What Did Dostoevsky Actually Believe About God?
Hell is not punishment from God. It is the inability to love. This three-hour episode traces the Orthodox Christian tradition that shaped everything Dostoevsky ever wrote, from Isaac the Syrian and Maximus the Confessor to Gregory of Nyssa and the hesychast monks. What does it mean that sin is not a crime requiring penalty but a sickness requiring healing? That salvation is not a transaction but a transformation of the whole person? These are the questions buried inside The Brothers Karamazov, The Idiot, and Crime and Punishment. This episode is a companion to our earlier Dostoevsky exploration. Where that episode examined his ideas through a philosophical and psychological lens, this one traces them to their source: kenosis, theosis, apophatic theology, prelest, and sobornost.

On Plato and the Cave You Never Left
What if everything you've ever seen, touched, or believed was just a shadow on a wall? Fall asleep to the complete philosophy of Plato, the thinker who shaped Western civilization for over 2,500 years. This three-hour episode traces Plato's thought from its origins in the death of Socrates through the Theory of Forms, the Allegory of the Cave, the vision of the philosopher king in The Republic, the epistemology of recollection, Diotima's ladder of love in the Symposium, and the arguments for the immortality of the soul in the Phaedo. It also examines the political philosophy of The Republic, its controversial vision of a just society governed by those who have seen the Good, and the late dialogues where Plato turned a critical eye on his own theory of Forms.

Can Mathematics Explain Reality?
Around 600 BCE, on the island of Samos, a man was born whose ideas would echo through mathematics, music, and mysticism for over two thousand years. Pythagoras left almost nothing in writing, and the boundary between the historical figure and the legend built around him remains impossible to draw with certainty. This episode traces what we can reconstruct: his travels through Egypt and Babylon, the secretive community he founded at Croton, the discovery that musical harmony follows mathematical ratios, and the doctrine of the transmigration of souls. We examine the Pythagorean way of life, the famous theorem and its deeper significance, the concept of cosmic harmony, and the violent end of the brotherhood. Pythagoras believed the universe was built on number, and that understanding its structure was a path to the divine.

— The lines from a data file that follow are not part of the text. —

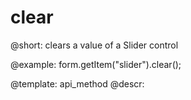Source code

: clear
=============

@short: clears a value of a Slider control





@example:
form.getItem("slider").clear();


@template: api_method
@descr:


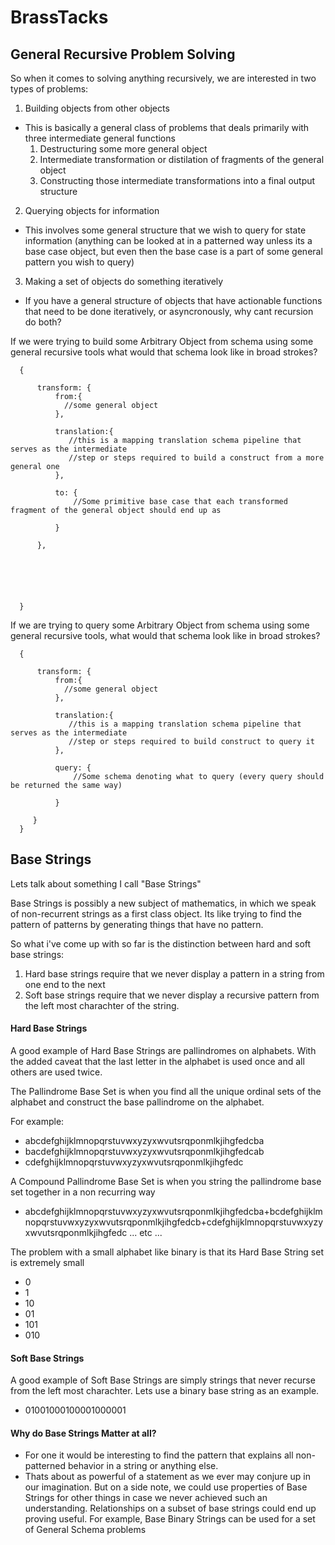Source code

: # BrassTacks
## General Recursive Problem Solving
So when it comes to solving anything recursively, we are interested in two types of problems:

1. Building objects from other objects
- This is basically a general class of problems that deals primarily with three intermediate general functions
  1. Destructuring some more general object
  2. Intermediate transformation or distilation of fragments of the general object
  3. Constructing those intermediate transformations into a final output structure

2. Querying objects for information
- This involves some general structure that we wish to query for state information (anything can be looked at in a patterned way unless its a base case object, but even then the base case is a part of some general pattern you wish to query)

3. Making a set of objects do something iteratively
- If you have a general structure of objects that have actionable functions that need to be done iteratively, or asyncronously, why cant recursion do both?


If we were trying to build some Arbitrary Object from schema using some general recursive tools what would that schema look like in broad strokes?
      
      
      {

          transform: {
              from:{
                //some general object
              },
              
              translation:{
                 //this is a mapping translation schema pipeline that serves as the intermediate 
                 //step or steps required to build a construct from a more general one
              },

              to: {
                  //Some primitive base case that each transformed fragment of the general object should end up as 
          
              }
          
          },
          

          

      
      
      }
      
If we are trying to query some Arbitrary Object from schema using some general recursive tools, what would that schema look like in broad strokes?

      
      {

          transform: {
              from:{
                //some general object
              },
              
              translation:{
                 //this is a mapping translation schema pipeline that serves as the intermediate 
                 //step or steps required to build construct to query it              
              },

              query: {
                  //Some schema denoting what to query (every query should be returned the same way)
          
              }
          
         }
      }

## Base Strings
Lets talk about something I call "Base Strings"

Base Strings is possibly a new subject of mathematics, in which we speak of non-recurrent strings as a first class object. Its like trying to find the pattern of patterns by generating things that have no pattern.

So what i've come up with so far is the distinction between hard and soft base strings:
1. Hard base strings require that we never display a pattern in a string from one end to the next
2. Soft base strings require that we never display a recursive pattern from the left most charachter of the string.

#### Hard Base Strings
A good example of Hard Base Strings are pallindromes on alphabets. With the added caveat that the last letter in the alphabet is used once and all others are used twice.

The Pallindrome Base Set is when you find all the unique ordinal sets of the alphabet and construct the base pallindrome on the alphabet.

For example:
- abcdefghijklmnopqrstuvwxyzyxwvutsrqponmlkjihgfedcba
- bacdefghijklmnopqrstuvwxyzyxwvutsrqponmlkjihgfedcab
- cdefghijklmnopqrstuvwxyzyxwvutsrqponmlkjihgfedc

A Compound Pallindrome Base Set is when you string the pallindrome base set together in a non recurring way
- abcdefghijklmnopqrstuvwxyzyxwvutsrqponmlkjihgfedcba+bcdefghijklmnopqrstuvwxyzyxwvutsrqponmlkjihgfedcb+cdefghijklmnopqrstuvwxyzyxwvutsrqponmlkjihgfedc ... etc
...

The problem with a small alphabet like binary is that its Hard Base String set is extremely small
- 0
- 1
- 10
- 01
- 101
- 010

#### Soft Base Strings
A good example of Soft Base Strings are simply strings that never recurse from the left most charachter. Lets use a binary base string as an example.
- 01001000100001000001

#### Why do Base Strings Matter at all?
- For one it would be interesting to find the pattern that explains all non-patterned behavior in a string or anything else.
- Thats about as powerful of a statement as we ever may conjure up in our imagination. But on a side note, we could use properties of Base Strings for other things in case we never achieved such an understanding. Relationships on a subset of base strings could end up proving useful. For example, Base Binary Strings can be used for a set of General Schema problems
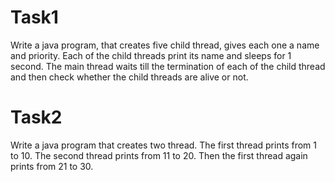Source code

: # Task1
Write a java program, that creates five child thread, gives each one a name and priority. Each of the child threads print its name and sleeps for 1 second. The main thread waits till the termination of each of the child thread and then check whether the child threads are alive or not.
# Task2
Write a java program that creates two thread. The first thread prints from 1 to 10. The second thread prints from 11 to 20. Then the first thread again prints from 21 to 30.
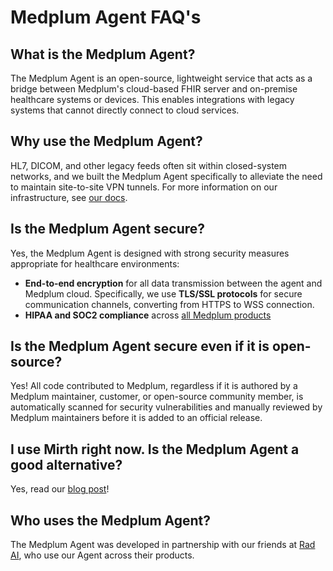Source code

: # Medplum Agent FAQ's 

## What is the Medplum Agent? 

The Medplum Agent is an open-source, lightweight service that acts as a bridge between Medplum's cloud-based FHIR server and on-premise healthcare systems or devices. This enables integrations with legacy systems that cannot directly connect to cloud services. 

## Why use the Medplum Agent? 

HL7, DICOM, and other legacy feeds often sit within closed-system networks, and we built the Medplum Agent specifically to alleviate the need to maintain site-to-site VPN tunnels. For more information on our infrastructure, see [our docs](/docs/agent). 

## Is the Medplum Agent secure? 

Yes, the Medplum Agent is designed with strong security measures appropriate for healthcare environments:

- **End-to-end encryption** for all data transmission between the agent and Medplum cloud. Specifically, we use **TLS/SSL protocols** for secure communication channels, converting from HTTPS to WSS connection. 
- **HIPAA and SOC2 compliance** across [all Medplum products](/docs/compliance) 

## Is the Medplum Agent secure even if it is open-source? 

Yes! All code contributed to Medplum, regardless if it is authored by a Medplum maintainer, customer, or open-source community member, is automatically scanned for security vulnerabilities and manually reviewed by Medplum maintainers before it is added to an official release. 

## I use Mirth right now. Is the Medplum Agent a good alternative? 

Yes, read our [blog post](/blog/medplum-for-mirth-users)! 

## Who uses the Medplum Agent? 

The Medplum Agent was developed in partnership with our friends at [Rad AI](https://www.radai.com/), who use our Agent across their products. 
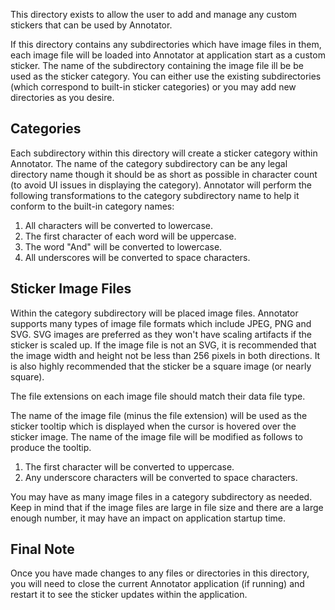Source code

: This directory exists to allow the user to add and manage any custom stickers that can be used by Annotator.

If this directory contains any subdirectories which have image files in them, each image file will be loaded
into Annotator at application start as a custom sticker.  The name of the subdirectory containing the image file
ill be be used as the sticker category.  You can either use the existing subdirectories (which correspond to
built-in sticker categories) or you may add new directories as you desire.

## Categories

Each subdirectory within this directory will create a sticker category within Annotator.  The name of the
category subdirectory can be any legal directory name though it should be as short as possible in character
count (to avoid UI issues in displaying the category).  Annotator will perform the following transformations
to the category subdirectory name to help it conform to the built-in category names:

1.  All characters will be converted to lowercase.
2.  The first character of each word will be uppercase.
3.  The word "And" will be converted to lowercase.
4.  All underscores will be converted to space characters.

## Sticker Image Files

Within the category subdirectory will be placed image files.  Annotator supports many types of image file formats
which include JPEG, PNG and SVG.  SVG images are preferred as they won't have scaling artifacts if the sticker is
scaled up.  If the image file is not an SVG, it is recommended that the image width and height not be less than
256 pixels in both directions.  It is also highly recommended that the sticker be a square image (or nearly square).

The file extensions on each image file should match their data file type.

The name of the image file (minus the file extension) will be used as the sticker tooltip which is displayed
when the cursor is hovered over the sticker image.  The name of the image file will be modified as follows to produce
the tooltip.

1.  The first character will be converted to uppercase.
2.  Any underscore characters will be converted to space characters.

You may have as many image files in a category subdirectory as needed.  Keep in mind that if the image files are large
in file size and there are a large enough number, it may have an impact on application startup time.

## Final Note

Once you have made changes to any files or directories in this directory, you will need to close the current Annotator
application (if running) and restart it to see the sticker updates within the application.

Beauty Will Save The World
Fyodor Dostoevsky spent four years in a Siberian labor camp and emerged convinced that human beings are not rational creatures who occasionally act irrationally, but irrational creatures who occasionally manage reason. This three-hour episode traces his life and philosophy through Crime and Punishment, Notes from Underground, The Idiot, Demons, and The Brothers Karamazov. We examine the underground man's revolt against the crystal palace of rationalism, Raskolnikov's theory of the extraordinary individual and its collapse, the problem of suffering in a world that might have no God, Ivan Karamazov's rebellion and the Grand Inquisitor, and Dostoevsky's insistence that freedom, even the freedom to suffer, is what makes us human. His novels do not argue positions. They stage collisions between ideas and watch what survives.